# Rescue Remedy



## Ace of Spades (May 20, 2011)

Have a question about the success of Rescue Remedy for separation anxiety...
Ace is showing some signs of separation anxiety, mainly when I'm leaving or putting him in his crate during the day...He barks and barks and barks for like an hour or so with little minutes in between of no barking... 

He cries and wines as well as pass back and forth by the front door if I leave and everyone else is home...Was looking into Comfort Zone but there aren't any outlets visible in my room where he stays during the day, plus I wanted something natural to give him...Any feed back would be great


----------



## Kathie (Jul 31, 2008)

We did try it but if it helped at all it was not too noticeable. Try putting a t-shirt you've worn in with him and see if that helps. That seemed to work better than anything else for us.


----------



## Ace of Spades (May 20, 2011)

I actually exchanged the Rescue Remedy for a Thundershirt but I'm not sure if it had any effect cuz I left to get the mail and he flipped while wearing it


----------



## rdanielle (Sep 2, 2008)

There are other floral remedies that can help with barking and anxiety besides just Rescue Remedy. I got some for my show girl as she has been goin thru a fear period & I can definitely say that it has worked. At one of her first shows she saw a Saint Bernard while she was in the ring and wouldn't budge for her grandma (breeder) who was showing her. I got a few different floral remedies for what behavior I wanted it to encourage & dosed her before a confirmation class. If she saw a big dog her tail would be down for the 70-80% of the time. The first time I used it I saw a complete 180. This particular class there were more big dogs to small dogs & even with the odds stacked against her her tail was only down 5-10%.
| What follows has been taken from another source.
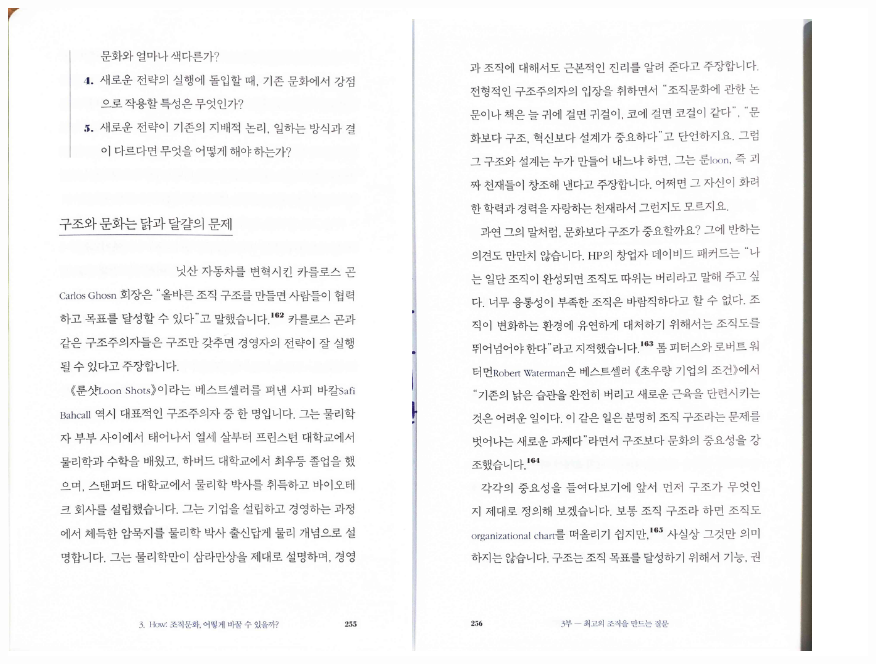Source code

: <img src="best_organization/91.jpg" alt="" width="400"/> <img src="best_organization/92.jpg" alt="" width="400"/>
I had a sheet from the local shop I bought mine from & I believe you can mix up 7 diff remedies together. There are no negative side effects.
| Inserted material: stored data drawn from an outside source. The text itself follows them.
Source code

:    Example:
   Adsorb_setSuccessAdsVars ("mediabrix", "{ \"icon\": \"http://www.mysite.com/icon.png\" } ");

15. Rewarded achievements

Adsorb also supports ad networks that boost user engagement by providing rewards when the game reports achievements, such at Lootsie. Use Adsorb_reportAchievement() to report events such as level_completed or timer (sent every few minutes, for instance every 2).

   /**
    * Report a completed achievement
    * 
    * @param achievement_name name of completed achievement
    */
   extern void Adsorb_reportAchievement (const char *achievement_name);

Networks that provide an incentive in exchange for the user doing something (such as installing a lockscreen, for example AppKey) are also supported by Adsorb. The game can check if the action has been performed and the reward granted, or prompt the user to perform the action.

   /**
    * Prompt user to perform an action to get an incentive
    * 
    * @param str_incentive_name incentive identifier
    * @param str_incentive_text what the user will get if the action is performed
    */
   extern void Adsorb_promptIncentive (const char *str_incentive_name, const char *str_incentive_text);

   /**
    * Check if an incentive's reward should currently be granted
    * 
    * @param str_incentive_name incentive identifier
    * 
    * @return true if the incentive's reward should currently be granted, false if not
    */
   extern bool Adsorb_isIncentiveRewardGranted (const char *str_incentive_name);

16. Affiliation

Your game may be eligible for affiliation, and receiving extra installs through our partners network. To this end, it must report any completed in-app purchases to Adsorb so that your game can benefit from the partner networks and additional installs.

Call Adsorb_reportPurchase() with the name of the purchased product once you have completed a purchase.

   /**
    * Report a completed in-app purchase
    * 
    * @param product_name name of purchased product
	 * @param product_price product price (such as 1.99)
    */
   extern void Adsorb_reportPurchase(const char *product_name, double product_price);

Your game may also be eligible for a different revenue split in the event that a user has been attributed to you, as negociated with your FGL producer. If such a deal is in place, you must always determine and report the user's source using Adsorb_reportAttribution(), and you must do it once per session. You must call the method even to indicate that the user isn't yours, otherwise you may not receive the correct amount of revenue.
http://www.bachflower.com/Pets.htm


----------



## davetgabby (Dec 29, 2007)

A lot of trainers use it with success.


----------



## lfung5 (Jun 30, 2007)

the rescue remedy never worked on calming Scudder down for showing. I am not sure how old you dog is, but when my guys were pups, I put that heartbeat pillow in with them. I also did the t shirt thing and TV on. Good luck!


----------